Forty feet and friendship

“Forty feet and friendship” in Main Line Today (June 2008).

“Clink! Clank! Thump. Clank!”

Followed by cheers, jeers or groans.

“Clink! Clank! Thump. Clank!”

Back and forth the sounds echoed, the metal-on-metal music of men playing horseshoes. Listening and watching from afar taught me much. Men hurling metal. A game perhaps, but so much more.

In the midst of family reunion chaos, my father and his brothers would amble away from the crowd, a slow-moving gaggle of white-haired Irishmen in search of peace. With archaic tools in hand—two long metal spikes, a hammer and four iron horseshoes—they set to work. Far from all the noise that filled their day-to-day lives, the family elders sent two orange-tipped spikes deep into the earth. They claimed their turf.

My father, his four brothers and a brother-in-law to boot—facing off both 40 feet from one another and next to each other. Two on two. One on one. Throwing steel.

The game fascinated me. I admired, envied and stood in awe of these men. From my childhood eyes, I couldn’t imagine how I’d ever have the strength to launch such heavy objects so effortlessly into the air. These men hit metal each time, landing a leaner, knocking an opponent’s shoe into scoreless territory, or circling the spike. It was magic. But only now, as a father myself, have I begun to discover its essence.

Forty feet and friendship.

The six white-hairs standing before me were the fathers of 28 children. My own father had seven sons. That’s a lot of noisy mouths to feed. A lot of Little League games and recitals to attend. More than a handful of broken windows around the house to fix. Trips to the emergency room. Parent-teacher meetings. Perhaps a visit or two to the local precinct in the mix. In short, untold sacrifice.

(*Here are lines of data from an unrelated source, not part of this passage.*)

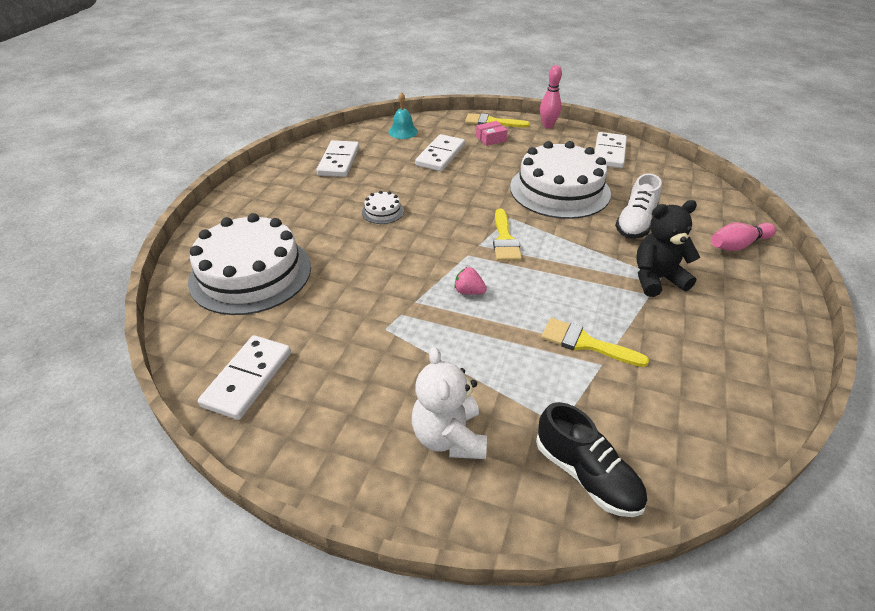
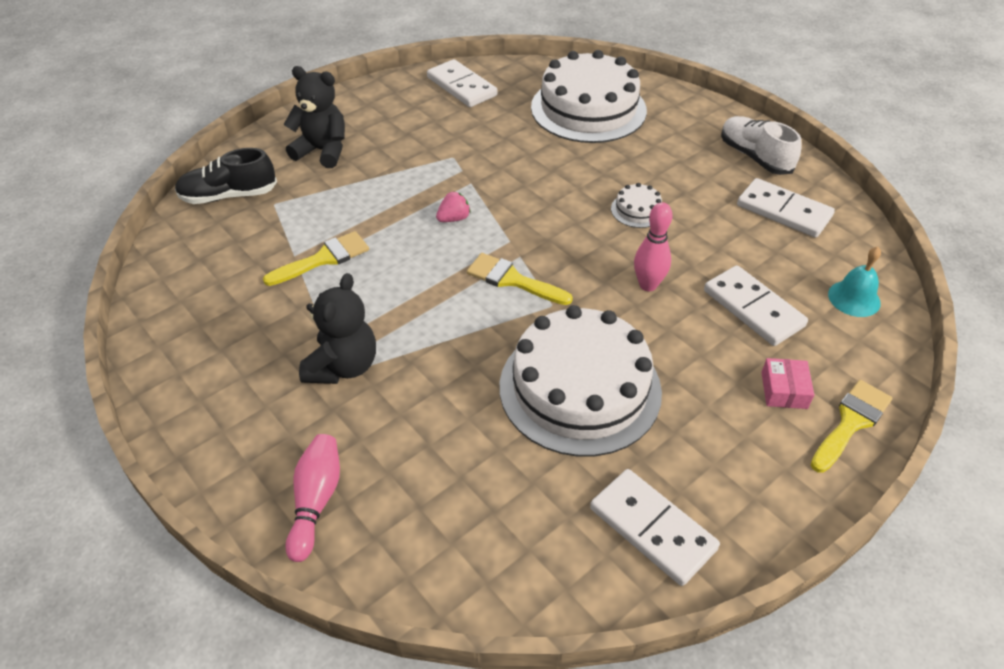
camera: 120 degrees right, 5 degrees up
white teddy bear [412,347,487,459] -> black teddy bear [283,66,345,168]
pink bowling pin [540,65,562,129] -> pink bowling pin moved to [634,202,673,291]
white shoe [615,173,662,239] -> white shoe moved to [721,116,801,175]

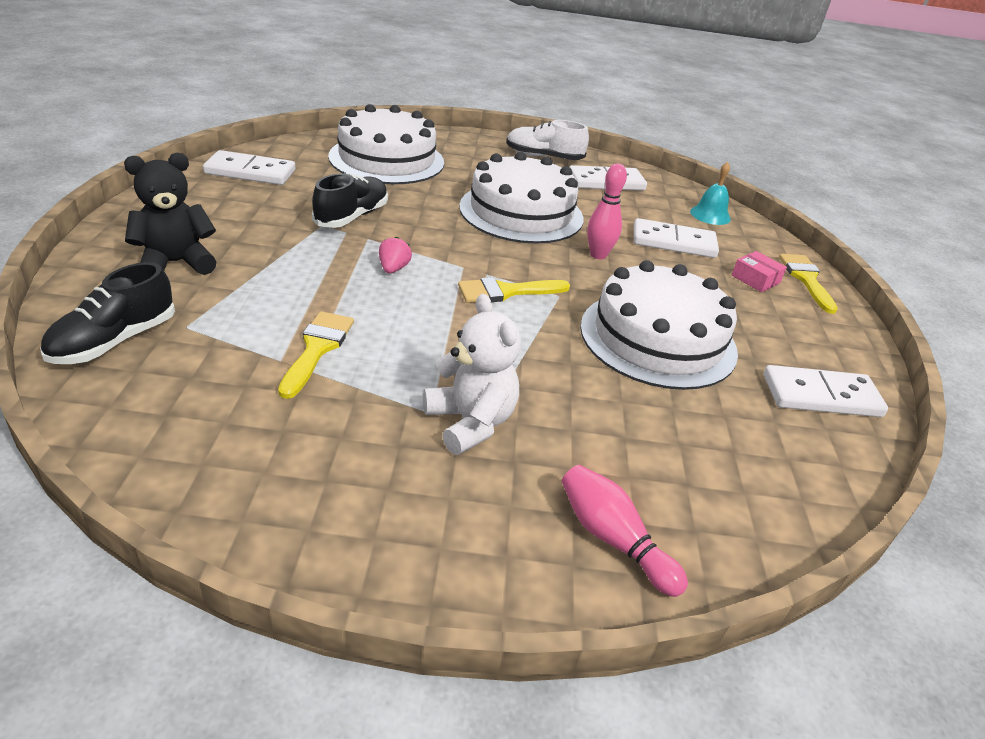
camera: 50 degrees left, 10 degrees down
black teddy bear [299,273,376,384] -> white teddy bear [423,294,521,455]
white cake [611,183,662,228] -> white cake [459,152,583,244], size x2.48
none -> black shoe [312,173,388,228]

Together with their wives, these fathers gave up a lot. Watching them at play during a horseshoe game was all the evidence one needed. Here brothers reconnected; fraternal friendships were renewed and recharged.

Thick as thieves throughout childhood, they began to see each other less and less when their own children came along. It made the game of horseshoes all the more blessed.

Forty feet and friendship.

At 2.5 pounds, steel horseshoes are not only dangerous to nearby onlookers—thus precluding much of an audience—but they’re also too heavy for children and some women. I have a feeling most females simply have no attraction to the game. Hurling an object 40 feet to a pole, then turning around and doing it again. It’s a bit like playing fetch with yourself. Two parts asinine, one part canine.

With seven brothers and an ever-growing brood of children between us, it’s increasingly difficult to get together. For us, as it was for our father and his brothers, 40 feet goes a long way.

This Father’s Day is our first without our dad. Behind the tears, I can smile as I remember his last game of horseshoes. August had arrived, and our father’s unbeatable battle with cancer was coming to an end. For a man weeks away from his death, he stood tall against the odds. Horseshoes in hand, he launched the steel into orbit. He landed a ringer.

I envied his strength. I still do.

Tossing the horseshoes this year will certainly feel a bit empty. But if I listen closely enough, I’ll hear the stuff of life.

“Clink! Clank! Thump. Clank!”

Forty feet and friendship.

Turns out a solitary game of horseshoes isn’t really solitary after all.